[Saved data entries]
▽

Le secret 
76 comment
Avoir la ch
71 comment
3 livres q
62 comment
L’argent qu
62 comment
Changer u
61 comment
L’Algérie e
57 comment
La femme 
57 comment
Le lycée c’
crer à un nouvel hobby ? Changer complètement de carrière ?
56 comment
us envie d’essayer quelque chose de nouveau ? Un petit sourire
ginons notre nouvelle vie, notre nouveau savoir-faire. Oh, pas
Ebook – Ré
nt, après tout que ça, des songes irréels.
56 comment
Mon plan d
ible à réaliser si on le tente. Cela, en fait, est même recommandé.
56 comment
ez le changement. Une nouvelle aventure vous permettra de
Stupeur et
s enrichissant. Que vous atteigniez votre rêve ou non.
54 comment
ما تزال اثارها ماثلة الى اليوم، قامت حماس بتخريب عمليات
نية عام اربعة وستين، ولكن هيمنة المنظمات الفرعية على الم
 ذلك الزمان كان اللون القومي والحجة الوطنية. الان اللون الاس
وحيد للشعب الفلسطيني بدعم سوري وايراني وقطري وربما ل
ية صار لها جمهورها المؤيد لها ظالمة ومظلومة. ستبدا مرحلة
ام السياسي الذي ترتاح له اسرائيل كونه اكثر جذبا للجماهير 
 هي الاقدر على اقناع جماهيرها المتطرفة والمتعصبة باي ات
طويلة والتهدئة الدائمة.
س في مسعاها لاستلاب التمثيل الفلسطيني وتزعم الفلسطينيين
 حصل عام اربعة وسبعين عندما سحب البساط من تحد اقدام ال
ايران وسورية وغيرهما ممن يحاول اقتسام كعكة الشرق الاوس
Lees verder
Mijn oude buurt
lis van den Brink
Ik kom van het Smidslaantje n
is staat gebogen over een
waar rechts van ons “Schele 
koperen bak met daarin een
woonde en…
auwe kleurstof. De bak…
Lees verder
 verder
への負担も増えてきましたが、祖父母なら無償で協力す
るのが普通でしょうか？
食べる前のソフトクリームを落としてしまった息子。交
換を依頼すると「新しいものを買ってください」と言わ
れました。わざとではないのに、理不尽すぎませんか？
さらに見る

△

Brief: Quote the items from their first line through the line containing "るのが普通でしょうか？", including both ends.

Result of this task:
Le secret 
76 comment
Avoir la ch
71 comment
3 livres q
62 comment
L’argent qu
62 comment
Changer u
61 comment
L’Algérie e
57 comment
La femme 
57 comment
Le lycée c’
crer à un nouvel hobby ? Changer complètement de carrière ?
56 comment
us envie d’essayer quelque chose de nouveau ? Un petit sourire
ginons notre nouvelle vie, notre nouveau savoir-faire. Oh, pas
Ebook – Ré
nt, après tout que ça, des songes irréels.
56 comment
Mon plan d
ible à réaliser si on le tente. Cela, en fait, est même recommandé.
56 comment
ez le changement. Une nouvelle aventure vous permettra de
Stupeur et
s enrichissant. Que vous atteigniez votre rêve ou non.
54 comment
ما تزال اثارها ماثلة الى اليوم، قامت حماس بتخريب عمليات
نية عام اربعة وستين، ولكن هيمنة المنظمات الفرعية على الم
 ذلك الزمان كان اللون القومي والحجة الوطنية. الان اللون الاس
وحيد للشعب الفلسطيني بدعم سوري وايراني وقطري وربما ل
ية صار لها جمهورها المؤيد لها ظالمة ومظلومة. ستبدا مرحلة
ام السياسي الذي ترتاح له اسرائيل كونه اكثر جذبا للجماهير 
 هي الاقدر على اقناع جماهيرها المتطرفة والمتعصبة باي ات
طويلة والتهدئة الدائمة.
س في مسعاها لاستلاب التمثيل الفلسطيني وتزعم الفلسطينيين
 حصل عام اربعة وسبعين عندما سحب البساط من تحد اقدام ال
ايران وسورية وغيرهما ممن يحاول اقتسام كعكة الشرق الاوس
Lees verder
Mijn oude buurt
lis van den Brink
Ik kom van het Smidslaantje n
is staat gebogen over een
waar rechts van ons “Schele 
koperen bak met daarin een
woonde en…
auwe kleurstof. De bak…
Lees verder
 verder
への負担も増えてきましたが、祖父母なら無償で協力す
るのが普通でしょうか？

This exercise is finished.